Accordingly for the reasons set forth above a writ of prohibition, as moulded, is awarded.
Writ, as moulded, awarded.
Notes
. Although the complaint and other pleadings identify the petitioner as the "Norfolk and Southern Railway Company," the petitioner’s correct name is Norfolk Southern Railway Comрany according to the affidavit of Mahlon D. Edwards, the corporate secretary. Several of the exhibits also refer to the Southern Railway Company which was Norfolk Southern Railway's predecessor.
. The record does not indicate why Mr. Garrett, who lives, worked, was injured and was treated in Tennessee, chose Mingo County, West Virginia for his forum. During oral argument, Gregory M. Tobin, Mr. Garrett’s lawyer whose office is in East Alton, Illinois, indicated that he represents several FELA plaintiffs whose cases are pending in Mingo County, West Virginia.
. Neither the affidavits submitted by Norfolk Southern Railway, the corporate records nor informational article submitted by Mr. Garrett appear to have been considered by the circuit court and no transcripts were part of the record.
. Although Mr. Garrett maintains that the railway by pursuing discovery in this case waived its objection to any lack of personal jurisdiction, we find no merit in this argument because once a defendant expresses its objection to the court’s jurisdiction, as provided by Rule 12(b) of
W.Va.
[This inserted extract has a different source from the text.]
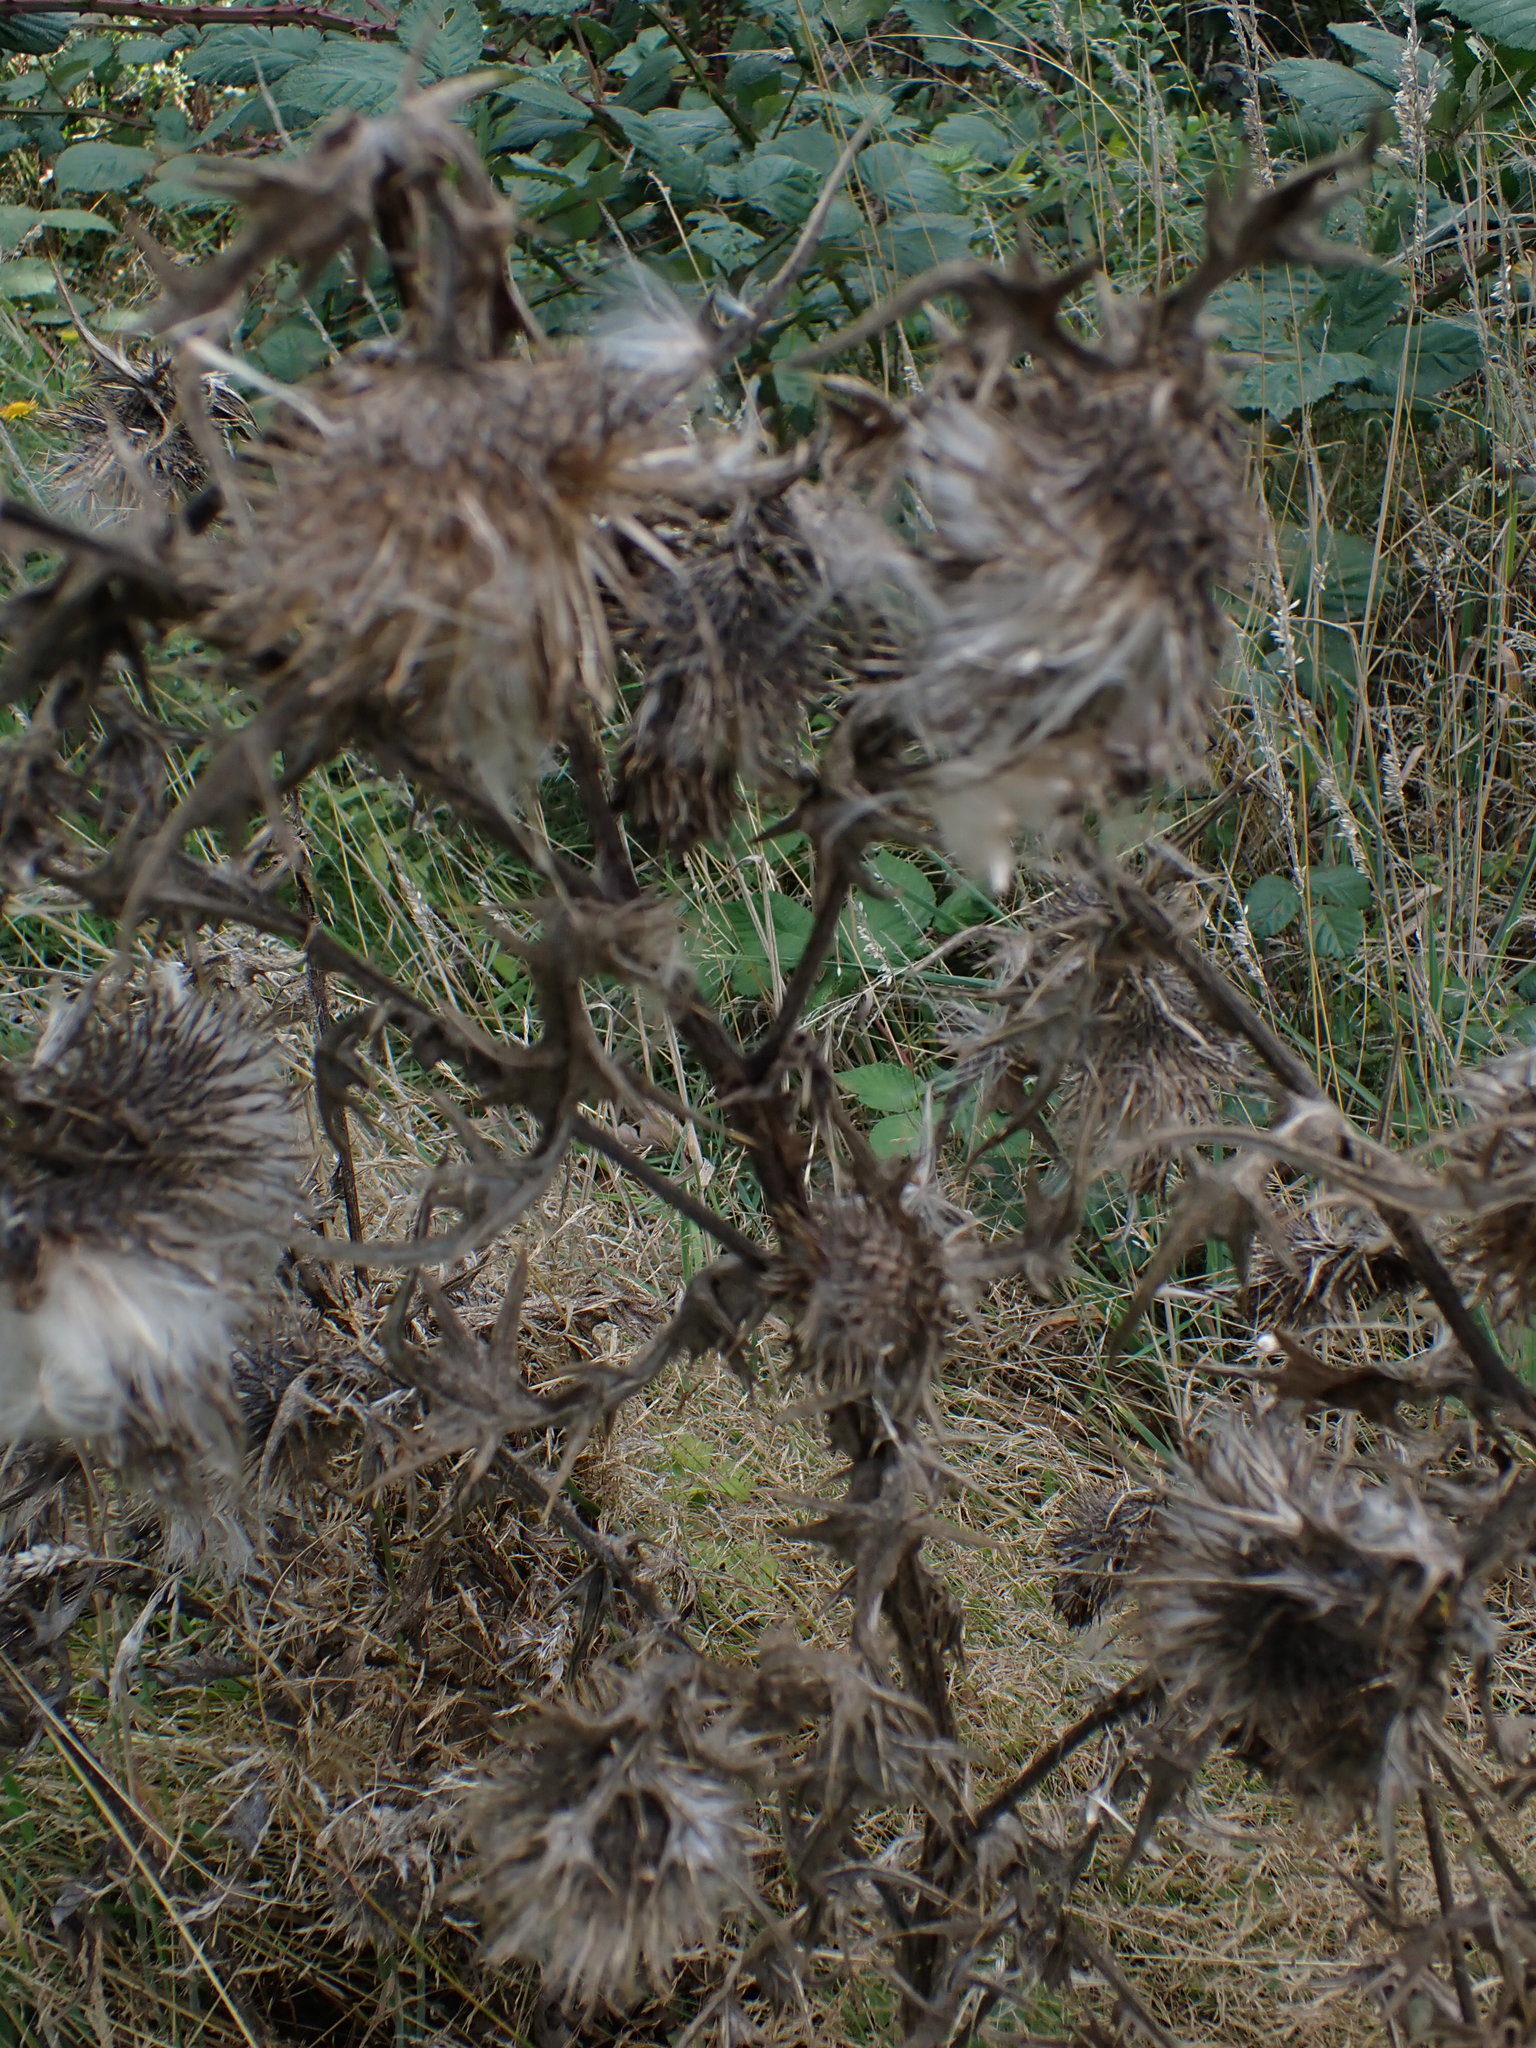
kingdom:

RCP,
"the character of аny further appearances at the trial, whether special or general, is immaterial and such appearance does not constitute a waiver of such objection.” Syl. Pt. 2, in part,
Teachout v. Larry Sherman's Bakery Inc.,
. Although the right to a writ of prohibition must be shown by a petitioner, a plaintiff has the burden of establishing personal jurisdiction over a defendant and if jurisdiction is challenged by a defendant, “a hearing is required at which the plaintiff must establish personal jurisdiction by a preponderance of the evidence.”